So engaged was I with my own thoughts I had not noticed that we had slowed up. Coincidentally the car came to a stop. The doctor rose to his feet and looked behind him.
"Anything wrong?" I questioned.
"No; I only wanted to make sure the coast was clear."
He knelt with one knee on the seat and pulled the robe about me from behind. With his free hand he raised my face close to his, and held me there.
"I'm going to have one kiss from those luscious lips—if it takes a leg," he said.

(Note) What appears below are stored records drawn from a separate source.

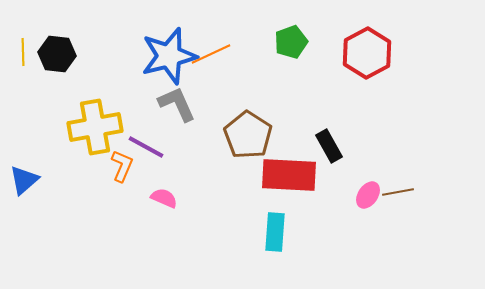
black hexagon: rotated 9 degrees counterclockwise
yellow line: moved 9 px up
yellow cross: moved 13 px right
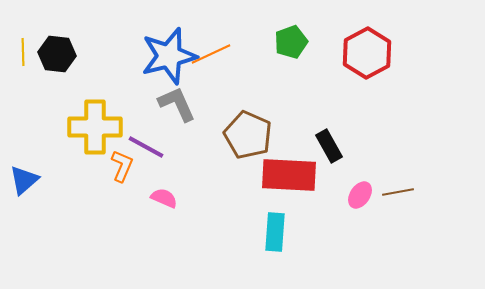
yellow cross: rotated 10 degrees clockwise
brown pentagon: rotated 9 degrees counterclockwise
pink ellipse: moved 8 px left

The doctor was a strong man. Will had often remarked that no one would suspect me of having so much strength. Yet I was a mere child in the doctor's hands. He pinioned my arms beneath the weight of his body. He kept his lips on mine until the strength oozed out of my finger-tips from sheer suffocation. When he raised his head it was only to look at me and breathing hard again to fasten himself upon me with a fiercer tremor which shook his whole frame.... Only once or twice in all our married life had Will kissed me like that. I had believed it an expression of purest love. I realized now that it connoted other emotions less pure.... "Baby! Baby!... Put your arms around my neck.... You haven't fainted, have you?" ... He lifted me to my feet. I could not repress a hysterical sob. "There—that's better! I didn't mean to be so rough, but I'm mad about you. You drive me crazy! Kiss me of your own free will...."
I succeeded in holding him back while I looked him in the eyes, struggling to express what my lips refused to say.... "O ... O...." I finally stammered. "Is it right?... Do you think it's right?..."
Wholly misconstruing my words, he strained me to him and kissed me more tenderly, endeavouring to soothe me. "Right? Little boy, who the devil cares whether it's right or not! It's nice, isn't it? Don't you love it?"
"My husband ... do you think it's right to him?..."
Something of the disgust I felt must have pierced him, for he released me with a change of expression.